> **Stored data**
----------------------------------------
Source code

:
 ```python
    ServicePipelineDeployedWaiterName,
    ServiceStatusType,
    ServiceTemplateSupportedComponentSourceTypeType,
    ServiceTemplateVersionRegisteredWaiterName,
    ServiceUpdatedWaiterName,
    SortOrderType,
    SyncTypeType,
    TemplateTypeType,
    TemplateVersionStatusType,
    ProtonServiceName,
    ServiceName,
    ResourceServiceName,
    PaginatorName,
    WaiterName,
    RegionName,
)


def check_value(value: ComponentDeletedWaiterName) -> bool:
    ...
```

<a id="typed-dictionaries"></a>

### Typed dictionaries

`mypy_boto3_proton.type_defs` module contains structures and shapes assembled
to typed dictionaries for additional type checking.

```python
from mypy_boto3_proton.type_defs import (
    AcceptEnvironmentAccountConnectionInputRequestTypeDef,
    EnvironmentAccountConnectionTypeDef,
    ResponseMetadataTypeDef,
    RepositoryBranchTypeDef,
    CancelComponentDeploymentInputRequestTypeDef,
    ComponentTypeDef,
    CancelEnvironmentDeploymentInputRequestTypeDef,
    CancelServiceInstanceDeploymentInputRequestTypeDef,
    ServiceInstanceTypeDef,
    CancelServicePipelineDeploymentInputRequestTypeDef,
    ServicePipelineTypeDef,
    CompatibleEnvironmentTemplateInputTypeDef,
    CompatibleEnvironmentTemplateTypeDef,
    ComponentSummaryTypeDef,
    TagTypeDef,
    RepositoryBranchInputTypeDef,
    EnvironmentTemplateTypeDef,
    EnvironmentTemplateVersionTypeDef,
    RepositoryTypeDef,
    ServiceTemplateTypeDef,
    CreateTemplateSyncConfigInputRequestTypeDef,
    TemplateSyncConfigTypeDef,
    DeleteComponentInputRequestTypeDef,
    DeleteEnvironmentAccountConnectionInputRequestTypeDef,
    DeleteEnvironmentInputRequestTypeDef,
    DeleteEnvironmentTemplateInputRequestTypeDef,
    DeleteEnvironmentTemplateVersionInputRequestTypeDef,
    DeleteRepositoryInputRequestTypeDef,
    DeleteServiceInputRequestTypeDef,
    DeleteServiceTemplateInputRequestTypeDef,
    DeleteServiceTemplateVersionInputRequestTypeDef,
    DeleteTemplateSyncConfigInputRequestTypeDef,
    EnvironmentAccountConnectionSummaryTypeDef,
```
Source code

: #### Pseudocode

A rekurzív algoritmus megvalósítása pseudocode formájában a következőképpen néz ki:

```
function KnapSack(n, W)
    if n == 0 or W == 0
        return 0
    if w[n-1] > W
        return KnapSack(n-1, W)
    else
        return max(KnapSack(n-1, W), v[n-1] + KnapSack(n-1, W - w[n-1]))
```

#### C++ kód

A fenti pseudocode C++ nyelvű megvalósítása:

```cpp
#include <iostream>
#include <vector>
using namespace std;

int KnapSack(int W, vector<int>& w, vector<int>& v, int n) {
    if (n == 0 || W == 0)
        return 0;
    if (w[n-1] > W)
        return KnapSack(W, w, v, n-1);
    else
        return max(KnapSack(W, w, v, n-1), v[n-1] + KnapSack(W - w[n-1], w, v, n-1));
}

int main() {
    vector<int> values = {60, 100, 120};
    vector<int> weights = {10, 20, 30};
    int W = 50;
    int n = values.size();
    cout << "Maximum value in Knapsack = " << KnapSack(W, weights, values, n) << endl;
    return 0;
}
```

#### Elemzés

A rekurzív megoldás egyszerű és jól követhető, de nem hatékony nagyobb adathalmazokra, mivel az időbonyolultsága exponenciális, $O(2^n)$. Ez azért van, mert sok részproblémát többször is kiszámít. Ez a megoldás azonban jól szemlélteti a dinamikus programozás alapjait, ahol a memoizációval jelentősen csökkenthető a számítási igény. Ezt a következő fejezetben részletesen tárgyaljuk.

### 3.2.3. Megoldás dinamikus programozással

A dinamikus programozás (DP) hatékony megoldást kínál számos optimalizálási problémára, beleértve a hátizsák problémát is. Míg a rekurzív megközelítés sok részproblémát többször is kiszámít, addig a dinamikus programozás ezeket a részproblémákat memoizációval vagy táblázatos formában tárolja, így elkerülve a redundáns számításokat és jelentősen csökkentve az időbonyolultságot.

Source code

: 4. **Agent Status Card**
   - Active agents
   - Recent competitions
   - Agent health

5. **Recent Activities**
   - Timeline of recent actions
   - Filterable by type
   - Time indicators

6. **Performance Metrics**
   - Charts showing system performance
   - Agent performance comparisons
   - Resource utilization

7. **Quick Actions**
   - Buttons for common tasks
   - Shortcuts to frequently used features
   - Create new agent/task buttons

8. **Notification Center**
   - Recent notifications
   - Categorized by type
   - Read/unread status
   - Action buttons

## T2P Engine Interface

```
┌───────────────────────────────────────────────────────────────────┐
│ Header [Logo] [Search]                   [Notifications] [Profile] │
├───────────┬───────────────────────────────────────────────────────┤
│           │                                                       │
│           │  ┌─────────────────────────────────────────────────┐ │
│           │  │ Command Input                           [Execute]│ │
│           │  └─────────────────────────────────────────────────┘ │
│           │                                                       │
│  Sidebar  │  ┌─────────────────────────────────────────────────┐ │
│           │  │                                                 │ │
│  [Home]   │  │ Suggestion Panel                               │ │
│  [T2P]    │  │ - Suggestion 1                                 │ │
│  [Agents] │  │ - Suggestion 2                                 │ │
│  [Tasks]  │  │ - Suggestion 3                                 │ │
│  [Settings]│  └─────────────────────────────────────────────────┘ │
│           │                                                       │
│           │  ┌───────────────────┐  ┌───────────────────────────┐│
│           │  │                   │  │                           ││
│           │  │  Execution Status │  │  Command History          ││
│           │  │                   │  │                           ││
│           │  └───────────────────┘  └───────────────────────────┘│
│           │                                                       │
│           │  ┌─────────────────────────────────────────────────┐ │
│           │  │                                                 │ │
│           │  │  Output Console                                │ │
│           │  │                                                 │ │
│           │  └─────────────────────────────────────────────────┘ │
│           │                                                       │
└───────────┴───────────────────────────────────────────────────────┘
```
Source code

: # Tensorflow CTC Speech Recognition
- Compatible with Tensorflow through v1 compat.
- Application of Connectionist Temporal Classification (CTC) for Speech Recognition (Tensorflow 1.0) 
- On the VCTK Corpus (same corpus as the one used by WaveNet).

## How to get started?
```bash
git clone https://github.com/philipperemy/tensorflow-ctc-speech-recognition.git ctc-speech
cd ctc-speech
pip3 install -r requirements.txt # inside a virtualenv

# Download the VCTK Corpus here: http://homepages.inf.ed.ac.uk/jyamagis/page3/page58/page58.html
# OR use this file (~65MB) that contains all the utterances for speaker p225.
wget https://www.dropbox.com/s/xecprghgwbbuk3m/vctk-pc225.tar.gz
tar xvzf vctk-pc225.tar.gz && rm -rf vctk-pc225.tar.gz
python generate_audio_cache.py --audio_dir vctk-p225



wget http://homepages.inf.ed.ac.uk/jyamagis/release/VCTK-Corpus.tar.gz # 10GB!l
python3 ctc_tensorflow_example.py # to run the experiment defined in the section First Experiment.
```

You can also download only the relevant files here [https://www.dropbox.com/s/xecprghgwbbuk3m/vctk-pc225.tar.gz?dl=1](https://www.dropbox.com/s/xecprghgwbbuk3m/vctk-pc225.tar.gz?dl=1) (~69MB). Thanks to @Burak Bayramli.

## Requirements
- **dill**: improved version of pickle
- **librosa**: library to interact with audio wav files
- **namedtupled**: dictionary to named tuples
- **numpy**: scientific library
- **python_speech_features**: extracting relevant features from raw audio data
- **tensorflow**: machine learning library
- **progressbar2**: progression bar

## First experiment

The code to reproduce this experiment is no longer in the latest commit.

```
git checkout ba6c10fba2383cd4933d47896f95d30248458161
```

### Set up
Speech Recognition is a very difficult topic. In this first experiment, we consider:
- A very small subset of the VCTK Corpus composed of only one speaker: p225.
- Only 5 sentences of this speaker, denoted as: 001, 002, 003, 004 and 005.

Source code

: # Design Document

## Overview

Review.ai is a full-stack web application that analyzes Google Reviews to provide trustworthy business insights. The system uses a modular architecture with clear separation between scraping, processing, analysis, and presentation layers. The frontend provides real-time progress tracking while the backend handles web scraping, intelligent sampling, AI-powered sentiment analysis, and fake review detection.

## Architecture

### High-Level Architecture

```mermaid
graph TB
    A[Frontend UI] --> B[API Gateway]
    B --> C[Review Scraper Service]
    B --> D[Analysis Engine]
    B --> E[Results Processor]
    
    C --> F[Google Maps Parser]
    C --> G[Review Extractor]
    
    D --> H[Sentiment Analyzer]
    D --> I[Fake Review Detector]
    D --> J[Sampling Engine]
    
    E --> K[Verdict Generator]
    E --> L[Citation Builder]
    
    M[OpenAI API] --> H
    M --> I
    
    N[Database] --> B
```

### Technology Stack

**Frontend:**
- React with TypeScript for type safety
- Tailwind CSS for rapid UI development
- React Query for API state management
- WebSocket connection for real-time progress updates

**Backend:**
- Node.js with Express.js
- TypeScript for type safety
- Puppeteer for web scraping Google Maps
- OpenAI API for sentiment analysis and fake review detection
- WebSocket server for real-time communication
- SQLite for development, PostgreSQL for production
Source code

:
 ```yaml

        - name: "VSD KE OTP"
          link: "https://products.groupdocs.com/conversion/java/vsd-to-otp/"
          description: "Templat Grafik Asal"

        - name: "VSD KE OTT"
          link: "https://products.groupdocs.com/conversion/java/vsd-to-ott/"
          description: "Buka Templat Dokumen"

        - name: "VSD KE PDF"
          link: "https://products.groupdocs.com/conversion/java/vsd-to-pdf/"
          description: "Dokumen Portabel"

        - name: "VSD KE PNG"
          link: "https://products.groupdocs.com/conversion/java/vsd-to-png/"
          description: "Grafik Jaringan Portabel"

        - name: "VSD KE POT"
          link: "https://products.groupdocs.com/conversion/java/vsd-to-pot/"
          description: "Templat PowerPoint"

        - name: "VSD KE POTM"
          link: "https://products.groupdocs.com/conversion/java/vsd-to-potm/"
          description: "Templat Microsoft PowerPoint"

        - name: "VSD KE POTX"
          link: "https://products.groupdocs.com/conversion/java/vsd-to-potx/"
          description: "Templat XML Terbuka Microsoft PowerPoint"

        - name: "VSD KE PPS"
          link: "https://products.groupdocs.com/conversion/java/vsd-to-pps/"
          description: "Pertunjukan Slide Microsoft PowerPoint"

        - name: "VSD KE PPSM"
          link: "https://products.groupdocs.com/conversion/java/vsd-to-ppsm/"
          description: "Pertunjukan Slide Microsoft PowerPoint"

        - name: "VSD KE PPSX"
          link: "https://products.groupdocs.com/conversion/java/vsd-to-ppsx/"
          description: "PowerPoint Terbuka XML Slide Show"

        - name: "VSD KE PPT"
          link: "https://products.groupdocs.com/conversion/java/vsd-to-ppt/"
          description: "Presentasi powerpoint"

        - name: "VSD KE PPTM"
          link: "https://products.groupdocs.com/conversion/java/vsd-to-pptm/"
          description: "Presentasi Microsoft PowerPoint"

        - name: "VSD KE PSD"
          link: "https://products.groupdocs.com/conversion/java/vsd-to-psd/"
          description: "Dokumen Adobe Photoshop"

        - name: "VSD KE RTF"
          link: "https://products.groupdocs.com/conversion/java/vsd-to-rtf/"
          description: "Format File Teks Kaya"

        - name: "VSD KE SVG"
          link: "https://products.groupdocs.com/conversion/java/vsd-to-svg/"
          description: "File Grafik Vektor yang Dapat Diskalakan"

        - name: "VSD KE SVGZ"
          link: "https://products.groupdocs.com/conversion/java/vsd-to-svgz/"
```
----------------------------------------
> **WHAT IS EXPECTED**
Line count for "safety": say how many lines of the entries above include that word, and give only the number.

> **WORKED SOLUTION**
2